The governor of New Jersey, Chris Christie, has claimed he will not accept any refugees in his state, “not even orphans under the age of five.” The opposing governors, most of whom encouraged the invasion of Iraq, believed it was necessary for the U.S. to participate in the “War on Terror” which created the circumstances of this issue. However, they completely avoid responsibility when faced with the consequence of broken lives.

Ted Cruz calls for Christian refugees to be given special treatment. Such speculations from our governors today are not far from the racist views of the Chinese Exclusion Act, which rooted from public dissatisfaction amongst Christian Americans toward what they called “heathens.” Religion, no doubt, often plays into the structure of ethnicity. The entitlement of bigots have had deep ties in the past and present toward sly ideals of racism. Despite the fact, governors cannot actually bar refugees from their states, and upon entry refugees can move anywhere in the U.S. they please, it is unconstitutional to limit refuge to Christians as governor Cruz wishes.

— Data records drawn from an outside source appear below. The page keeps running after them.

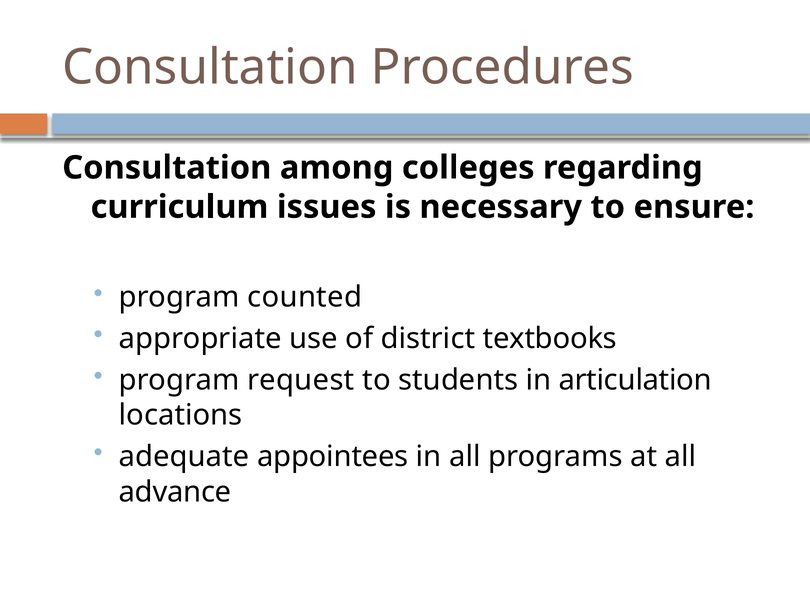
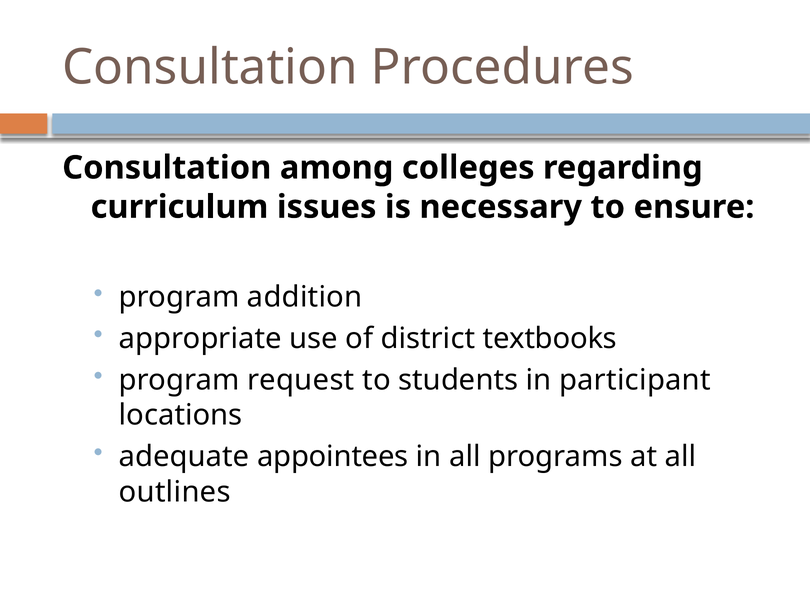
counted: counted -> addition
articulation: articulation -> participant
advance: advance -> outlines
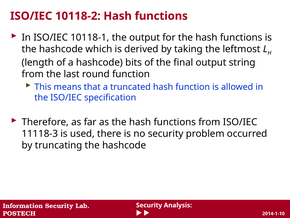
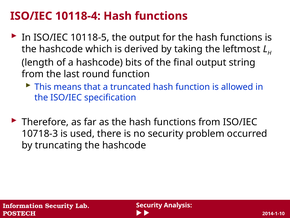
10118-2: 10118-2 -> 10118-4
10118-1: 10118-1 -> 10118-5
11118-3: 11118-3 -> 10718-3
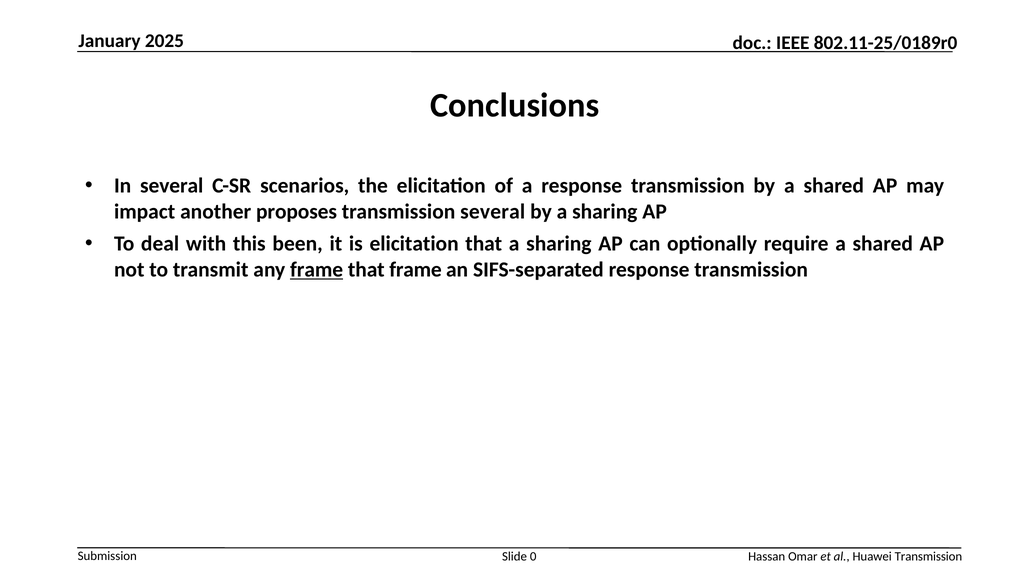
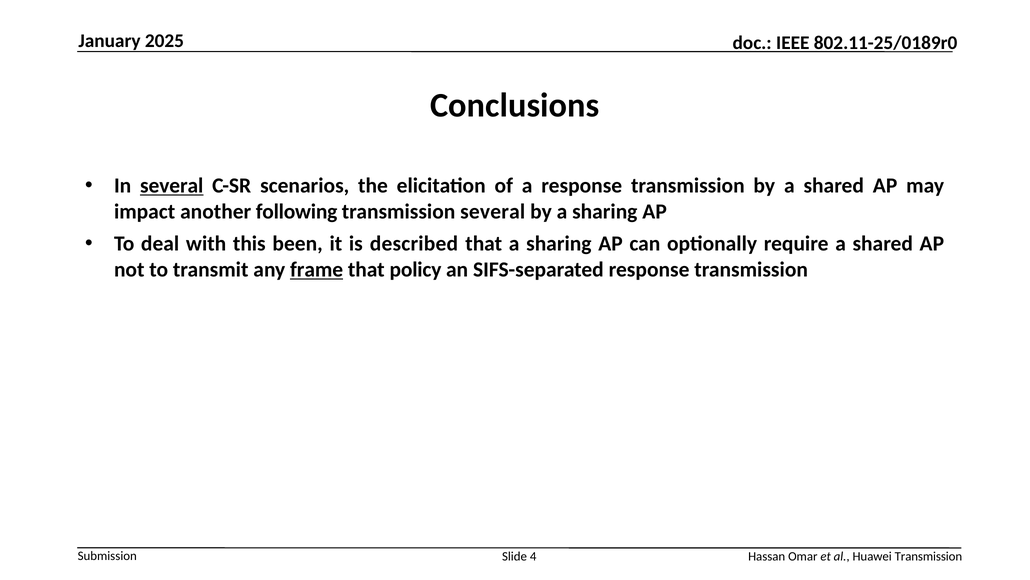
several at (172, 186) underline: none -> present
proposes: proposes -> following
is elicitation: elicitation -> described
that frame: frame -> policy
0: 0 -> 4
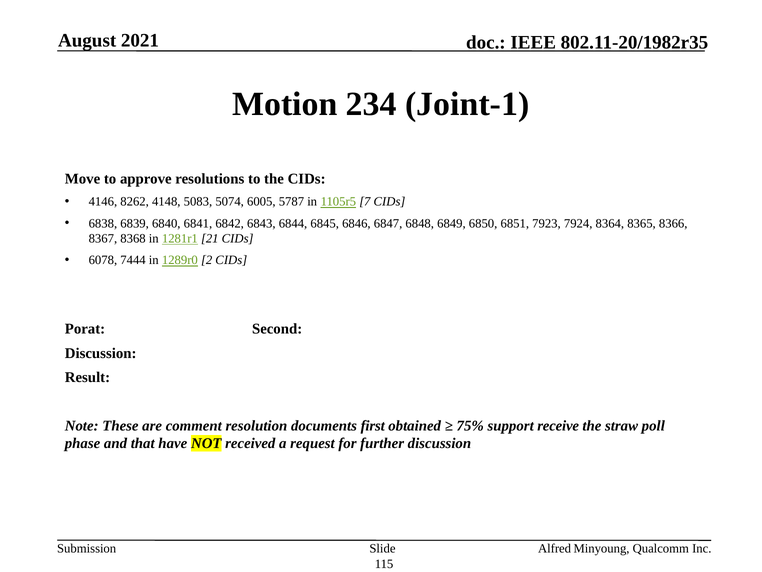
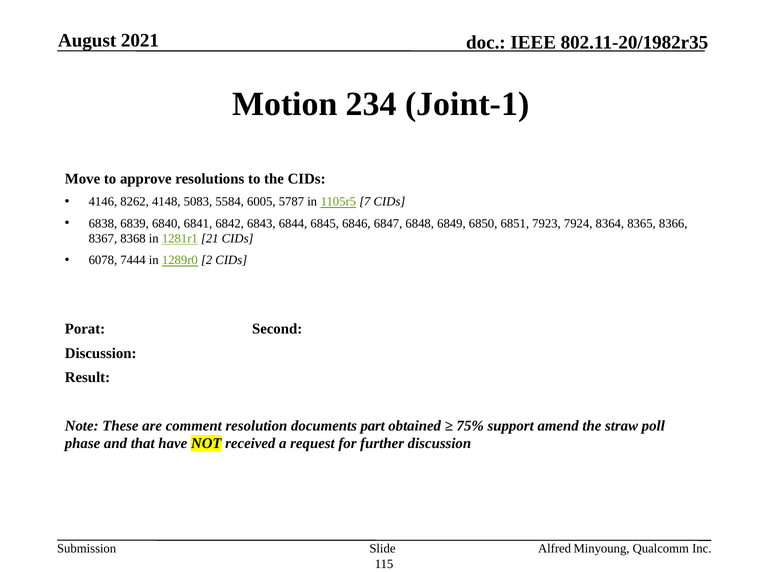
5074: 5074 -> 5584
first: first -> part
receive: receive -> amend
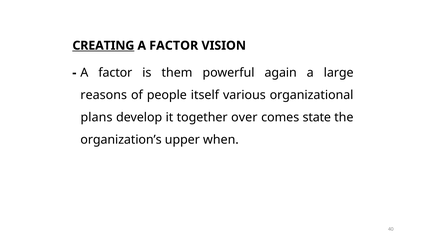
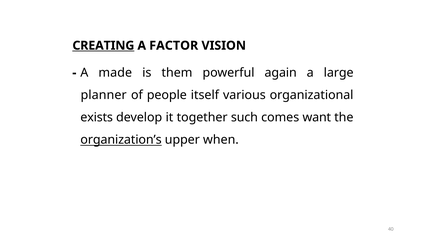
factor at (115, 73): factor -> made
reasons: reasons -> planner
plans: plans -> exists
over: over -> such
state: state -> want
organization’s underline: none -> present
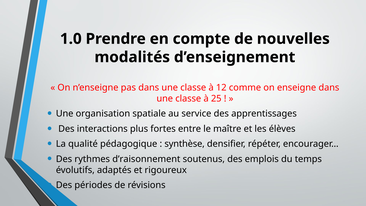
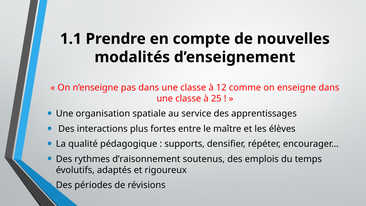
1.0: 1.0 -> 1.1
synthèse: synthèse -> supports
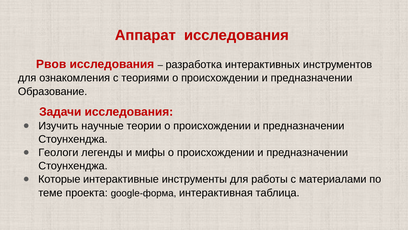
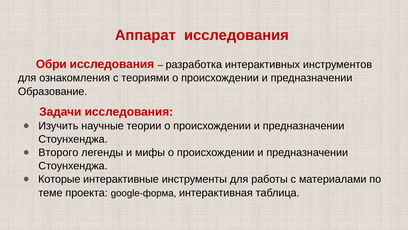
Рвов: Рвов -> Обри
Геологи: Геологи -> Второго
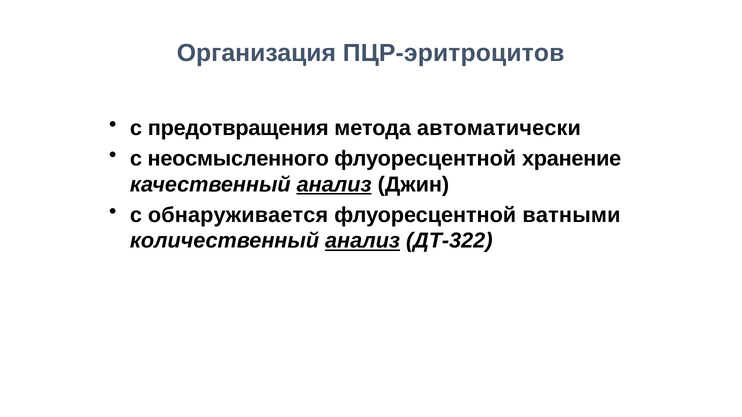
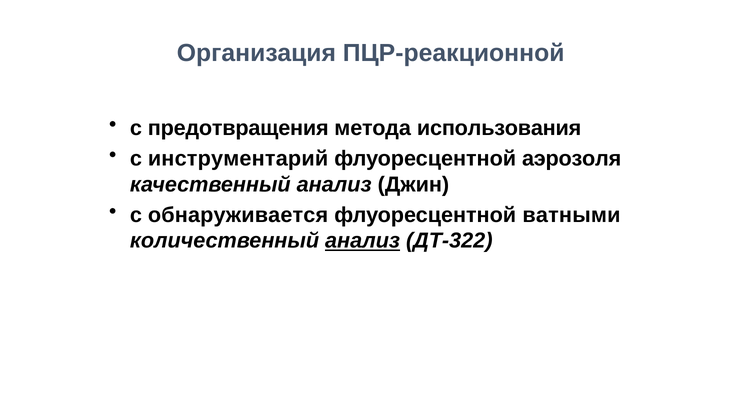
ПЦР-эритроцитов: ПЦР-эритроцитов -> ПЦР-реакционной
автоматически: автоматически -> использования
неосмысленного: неосмысленного -> инструментарий
хранение: хранение -> аэрозоля
анализ at (334, 185) underline: present -> none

The hate and stubborn ignorance of our governors in the past could have shot us in the foot many times when looking back. If we had barred refugees in the past during pressing times, we would have excluded Albert Einstein from entering the U.S. after Nazis seized his property in 1933. Consequently, without Einstein, America would have fallen behind Nazi Germany on the construction of the atomic bomb, one of this nation's greatest weapons. The truth is the U.S. has an immense amount of experience with taking in refugees; in fact, we have resettled them more than any other country. Thanks to the help of positive religious forces between churches and other nonprofit charity groups, refugees have been able to readjust and integrate into our nation with ease. So my please is let go of the fear, get your facts straight and stop forming opinions simply off word of mouth. This is not just about the future of  our nation, but the future of the world.